“I believe that we as an industry have really made a mistake in our conception of our own stations. While many people don’t want to listen to classic country music, some still do, and we’ve let them float away”¦We run the risk that we just are more and more pleasing to fewer and fewer people until all we are is ecstatically pleasing a tiny, unsustainable number of people.”
This year at the Country Radio Seminar, Larry Rosin was once again sounding the warning bells about the viability of country music on the radio moving forward in the face of rapid consolidation, the evaporation of local and live programming, and the emergence of new technologies and services competing with radio like Spotify and smart phones.
Though things are looking very good for country music in general, country radio is another case according to Rosin and Edison Research. Despite 77% of people agreeing that “Country music is a significant part of American culture,” and 73% of people agreeing that “Country music is becoming more popular,” Larry Rosin says that “Country radio radio is in the fight of its life,” and that voicetracked, or non-live and non-local shows are “essentially a disaster for the radio industry.”
Why? Because country music’s demographics are becoming much younger as the format moves away from the more traditional sound of the genre. Edison Research found that the amount of 12 to 34-year-olds listening to country music positively surged in 2013 from 12% to 27%. But since millenials are more likely to consume their music through technological alternatives to traditional over-the-air radio, the future looks grim for the format. As country radio is abandoning older demographics in favor of a new sound, and the fans of the new sound are abandoning the radio format in favor of new technologies, the amount of people country radio appeals to is getting slimmer by the minute.
Another very interesting statistic Edison Research found is that 62% of people believe “too many country songs sound the same,” once again calling concern to country music’s current trend of male-dominated laundry list or “bro country” songs and the limited amount of songwriters writing the majority of country music’s current hits.

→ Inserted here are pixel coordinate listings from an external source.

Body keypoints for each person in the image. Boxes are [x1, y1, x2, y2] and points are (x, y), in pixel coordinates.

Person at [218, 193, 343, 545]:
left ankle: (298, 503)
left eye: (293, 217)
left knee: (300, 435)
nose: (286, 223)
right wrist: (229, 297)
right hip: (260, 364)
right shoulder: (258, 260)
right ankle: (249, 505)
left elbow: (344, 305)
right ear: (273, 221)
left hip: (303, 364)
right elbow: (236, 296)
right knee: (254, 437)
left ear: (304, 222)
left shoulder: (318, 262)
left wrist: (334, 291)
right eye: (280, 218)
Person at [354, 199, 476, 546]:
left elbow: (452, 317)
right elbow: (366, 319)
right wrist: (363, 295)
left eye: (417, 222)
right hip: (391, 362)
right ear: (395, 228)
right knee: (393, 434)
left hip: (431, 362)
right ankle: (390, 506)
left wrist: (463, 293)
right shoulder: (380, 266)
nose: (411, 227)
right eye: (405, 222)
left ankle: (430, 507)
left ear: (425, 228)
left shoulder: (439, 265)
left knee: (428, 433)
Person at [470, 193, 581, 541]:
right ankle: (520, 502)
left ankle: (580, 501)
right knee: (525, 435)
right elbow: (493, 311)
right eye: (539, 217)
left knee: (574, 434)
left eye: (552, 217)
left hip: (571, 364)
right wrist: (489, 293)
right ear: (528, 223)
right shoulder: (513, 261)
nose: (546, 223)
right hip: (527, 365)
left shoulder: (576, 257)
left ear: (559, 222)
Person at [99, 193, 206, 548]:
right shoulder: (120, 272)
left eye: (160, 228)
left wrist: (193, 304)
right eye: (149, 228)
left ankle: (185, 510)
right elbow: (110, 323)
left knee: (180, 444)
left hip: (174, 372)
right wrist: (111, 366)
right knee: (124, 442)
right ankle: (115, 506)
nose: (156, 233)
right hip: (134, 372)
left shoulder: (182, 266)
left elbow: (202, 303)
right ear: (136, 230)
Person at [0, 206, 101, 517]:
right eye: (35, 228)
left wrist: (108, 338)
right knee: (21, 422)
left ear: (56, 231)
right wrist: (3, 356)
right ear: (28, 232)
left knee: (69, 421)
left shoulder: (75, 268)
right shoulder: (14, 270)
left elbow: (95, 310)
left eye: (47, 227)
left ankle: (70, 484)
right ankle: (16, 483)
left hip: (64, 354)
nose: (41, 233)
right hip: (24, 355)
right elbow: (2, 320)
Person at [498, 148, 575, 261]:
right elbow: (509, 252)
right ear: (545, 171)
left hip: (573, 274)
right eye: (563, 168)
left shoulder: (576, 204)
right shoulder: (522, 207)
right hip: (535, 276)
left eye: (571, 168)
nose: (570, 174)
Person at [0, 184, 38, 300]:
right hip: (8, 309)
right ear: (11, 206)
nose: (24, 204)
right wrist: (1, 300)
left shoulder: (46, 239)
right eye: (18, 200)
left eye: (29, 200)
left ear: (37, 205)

The accumulative conclusions of Edison Research speak to what Saving Country Music and other critics of country music’s current trajectory have been saying for years: that country music is amidst a sugar rush of popularity that is statistically unsustainable and may result in not just creative, but economic burnout of the format in the coming future, especially on radio. So what can be done about it?
According to Larry Rosin and Edison Research, country radio needs to “double and redouble” its efforts to feature live and local shows. The reason is because research into the listening habits and desires of country music’s growing millenial population says that they favor buying local, and they like local personalities as part of their music listening experience. On-air personalities and programming custom made for local tastes and local listeners is the strategic advantage radio has over services like Spotify and Pandora. “It’s never been more important to play up live and local,” says Edison Research’s Jane Charneski.
But of course, this is the exact opposite of what is happening with country radio. Amidst a country music media arms race, the two biggest radio station owners in America—Clear Channel and Cumulus—are fighting it out for who can feature the best nationalized programming under the premise that it is cheaper to pay one DJ and distribute them across your entire radio network as opposed to paying local DJ’s at every radio station the company owns. But once again, this is just feeding the American consumer’s flight from traditional radio. Though companies like Clear Channel are dramatically cutting costs through their consolidation efforts, the company reported a $309 million loss in the last quarter, compared to a $191 million loss in the same quarter the year before. So not only is it bad for radio’s big consolidators, it’s getting worse.
It all is enough to leave the country music radio consumer baffled as to why anyone thinks the idea of radio consolidation will work. Dissent against radio for abandoning country music’s traditional roots, for leaving behind local programming, and for trying to make money by cutting costs instead of trying to appeal to more consumers is not just a matter of taste or opinion. It is clear through specific statistics and research that these things are eroding country radio’s long-term foundation, and the only way to stop it and to retain the solvency of country radio itself is to reverse course.